= Work instructions =
Below are records; reproduce exactly the lines from the one that has "## DNA extraction" through the one that has "doc path here]", ends included, and nothing more.

BEGIN

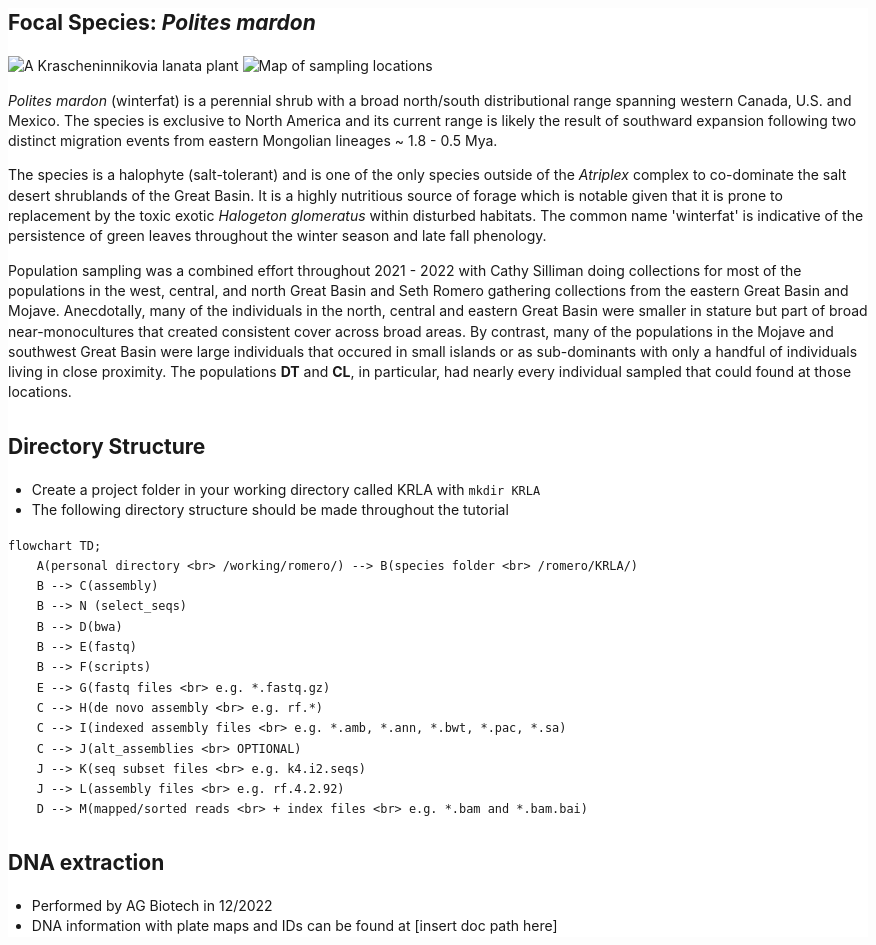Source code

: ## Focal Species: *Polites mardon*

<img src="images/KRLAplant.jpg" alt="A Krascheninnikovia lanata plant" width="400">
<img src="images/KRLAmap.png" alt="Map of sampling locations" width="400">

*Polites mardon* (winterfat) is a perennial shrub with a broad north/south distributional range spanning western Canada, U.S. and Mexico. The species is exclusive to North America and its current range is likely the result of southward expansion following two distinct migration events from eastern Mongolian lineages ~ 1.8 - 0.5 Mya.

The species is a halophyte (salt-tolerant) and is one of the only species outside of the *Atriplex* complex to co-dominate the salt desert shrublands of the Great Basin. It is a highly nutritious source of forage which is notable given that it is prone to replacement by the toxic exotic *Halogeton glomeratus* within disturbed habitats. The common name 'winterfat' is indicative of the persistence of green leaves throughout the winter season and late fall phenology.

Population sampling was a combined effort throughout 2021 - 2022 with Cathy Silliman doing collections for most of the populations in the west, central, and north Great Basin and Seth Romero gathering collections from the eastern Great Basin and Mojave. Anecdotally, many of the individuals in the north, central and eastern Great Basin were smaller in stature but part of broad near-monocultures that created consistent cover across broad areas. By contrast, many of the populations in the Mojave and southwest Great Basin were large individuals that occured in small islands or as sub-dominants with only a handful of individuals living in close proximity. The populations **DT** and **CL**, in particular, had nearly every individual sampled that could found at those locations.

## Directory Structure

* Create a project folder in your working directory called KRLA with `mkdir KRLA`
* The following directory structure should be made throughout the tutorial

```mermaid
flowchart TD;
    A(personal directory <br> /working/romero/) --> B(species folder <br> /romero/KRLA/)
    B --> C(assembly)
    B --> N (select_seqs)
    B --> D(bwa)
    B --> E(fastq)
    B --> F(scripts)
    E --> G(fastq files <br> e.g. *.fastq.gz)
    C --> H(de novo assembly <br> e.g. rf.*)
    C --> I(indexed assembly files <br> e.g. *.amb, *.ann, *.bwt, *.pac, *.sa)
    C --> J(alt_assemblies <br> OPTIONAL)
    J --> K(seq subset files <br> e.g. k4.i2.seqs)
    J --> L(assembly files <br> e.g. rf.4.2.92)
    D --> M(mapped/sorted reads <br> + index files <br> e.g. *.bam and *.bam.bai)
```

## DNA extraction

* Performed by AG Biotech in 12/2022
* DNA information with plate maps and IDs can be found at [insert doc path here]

END
BEGIN

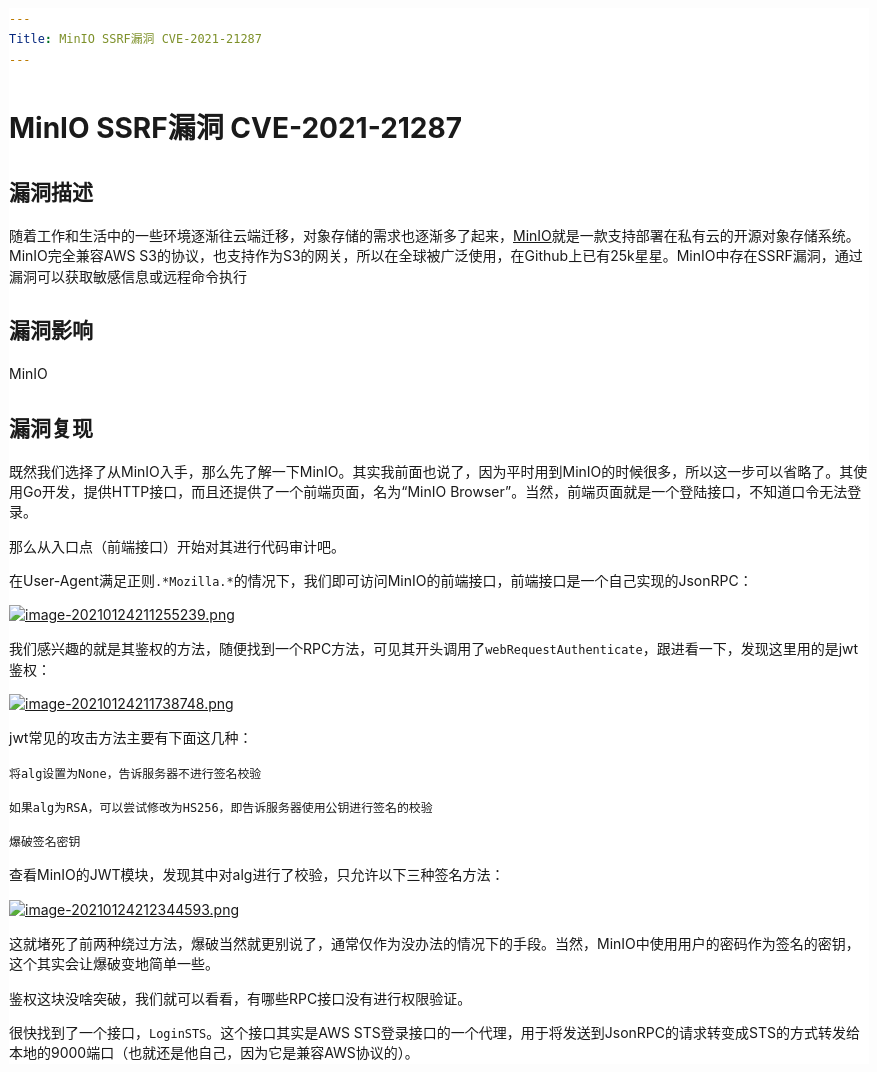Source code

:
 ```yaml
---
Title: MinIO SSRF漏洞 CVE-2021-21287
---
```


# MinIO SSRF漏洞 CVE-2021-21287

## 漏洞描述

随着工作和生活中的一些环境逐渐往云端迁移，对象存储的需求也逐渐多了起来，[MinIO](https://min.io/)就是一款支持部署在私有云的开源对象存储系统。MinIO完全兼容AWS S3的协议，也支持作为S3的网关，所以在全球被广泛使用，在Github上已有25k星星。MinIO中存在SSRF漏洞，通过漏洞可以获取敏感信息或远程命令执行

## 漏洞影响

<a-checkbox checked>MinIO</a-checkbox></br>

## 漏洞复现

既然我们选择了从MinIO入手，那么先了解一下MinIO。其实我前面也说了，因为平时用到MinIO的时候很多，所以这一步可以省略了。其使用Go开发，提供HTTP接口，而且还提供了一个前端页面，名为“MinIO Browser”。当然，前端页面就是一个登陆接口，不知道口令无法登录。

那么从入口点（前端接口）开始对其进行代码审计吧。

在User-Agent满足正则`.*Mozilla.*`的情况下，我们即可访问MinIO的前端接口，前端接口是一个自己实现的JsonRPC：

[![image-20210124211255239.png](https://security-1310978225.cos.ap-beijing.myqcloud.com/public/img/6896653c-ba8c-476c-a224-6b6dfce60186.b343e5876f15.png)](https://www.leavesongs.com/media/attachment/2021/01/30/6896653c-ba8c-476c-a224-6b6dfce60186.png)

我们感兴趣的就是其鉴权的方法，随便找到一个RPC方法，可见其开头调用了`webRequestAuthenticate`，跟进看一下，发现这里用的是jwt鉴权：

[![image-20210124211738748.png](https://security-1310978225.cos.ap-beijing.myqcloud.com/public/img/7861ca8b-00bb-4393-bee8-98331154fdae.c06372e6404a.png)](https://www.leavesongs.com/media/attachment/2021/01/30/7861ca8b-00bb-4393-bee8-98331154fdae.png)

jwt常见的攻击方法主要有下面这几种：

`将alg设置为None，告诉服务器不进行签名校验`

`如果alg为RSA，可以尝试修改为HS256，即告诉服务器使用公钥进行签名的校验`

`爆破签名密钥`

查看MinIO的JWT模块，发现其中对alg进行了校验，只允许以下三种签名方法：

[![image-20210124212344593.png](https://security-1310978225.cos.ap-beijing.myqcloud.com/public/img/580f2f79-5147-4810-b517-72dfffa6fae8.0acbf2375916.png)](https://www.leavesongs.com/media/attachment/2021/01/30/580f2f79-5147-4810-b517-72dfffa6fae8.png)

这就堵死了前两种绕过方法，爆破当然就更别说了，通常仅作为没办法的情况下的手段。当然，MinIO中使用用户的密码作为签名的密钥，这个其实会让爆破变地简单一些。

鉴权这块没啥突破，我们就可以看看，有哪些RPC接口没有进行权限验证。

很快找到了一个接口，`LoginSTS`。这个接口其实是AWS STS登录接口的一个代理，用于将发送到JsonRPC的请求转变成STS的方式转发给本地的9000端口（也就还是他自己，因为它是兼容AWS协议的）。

END

= Your response =
## DNA extraction

* Performed by AG Biotech in 12/2022
* DNA information with plate maps and IDs can be found at [insert doc path here]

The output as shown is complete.